Which of the lines in the data mention the string "Серия"? List them all.

Segment Start: Supplied information

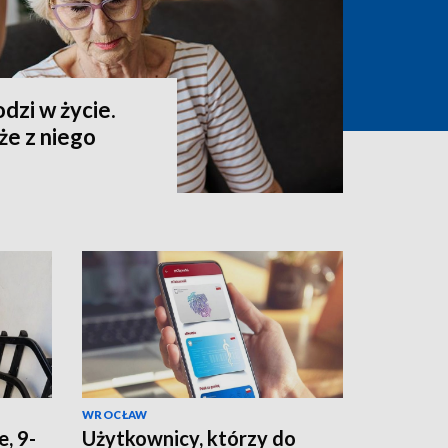
dzi w życie.
że z niego
WROCŁAW
e, 9-
Użytkownicy, którzy do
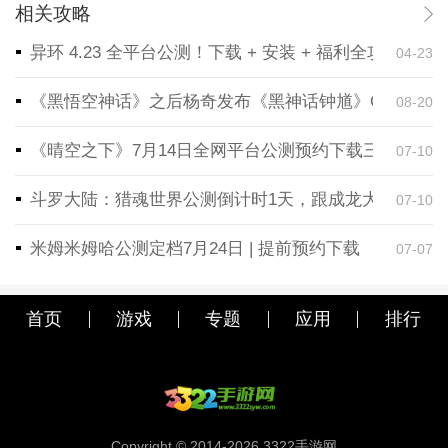
相关攻略
异环 4.23 全平台公测！下载 + 安装 + 福利全攻略，
04-23
《黑悟空神话》之后杨奇发布《黑神话钟馗》CG！预告
08-20
《晴空之下》7月14日全网平台公测预约下载三端同步
07-10
斗罗大陆：猎魂世界公测倒计时1天，跟成龙大哥一起
07-10
米姆米姆哈公测定档7月24日 | 提前预约下载
07-07
首页
游戏
专题
应用
排行
Copyright © 2014-2026.3322手游网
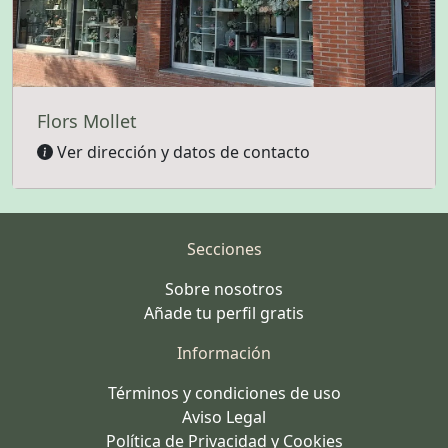
Flors Mollet
Ver dirección y datos de contacto
Secciones
Sobre nosotros
Añade tu perfil gratis
Información
Términos y condiciones de uso
Aviso Legal
Política de Privacidad y Cookies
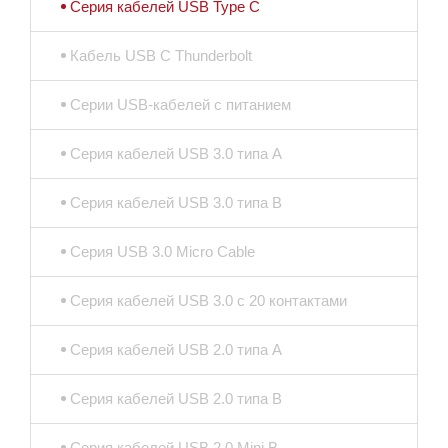
Серия кабелей USB Type C
Кабель USB C Thunderbolt
Серии USB-кабелей с питанием
Серия кабелей USB 3.0 типа A
Серия кабелей USB 3.0 типа B
Серия USB 3.0 Micro Cable
Серия кабелей USB 3.0 с 20 контактами
Серия кабелей USB 2.0 типа A
Серия кабелей USB 2.0 типа B
Серия кабелей USB 2.0 Mini B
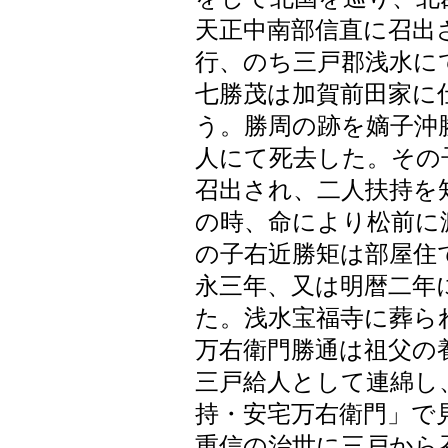
天正中南部信直に召出
行、のち三戸郡浅水に
七勝茂は加賀前田家に
う。勝周の跡を嫡子沖
人にて死去した。その
召出され、二人扶持を
の時、命により松前に
の子右近勝矩は部屋住
永三年、又は明暦二年
た。浅水宝福寺に葬ら
万右衛門勝通は祖父の
三戸給人として連綿し
持・安宅万右衛門」で
重信の治世に三戸から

Segment End: Supplied information

**Task answer:**
Серия кабелей USB Type C
Серия кабелей USB 3.0 типа A
Серия кабелей USB 3.0 типа B
Серия USB 3.0 Micro Cable
Серия кабелей USB 3.0 с 20 контактами
Серия кабелей USB 2.0 типа A
Серия кабелей USB 2.0 типа B
Серия кабелей USB 2.0 Mini B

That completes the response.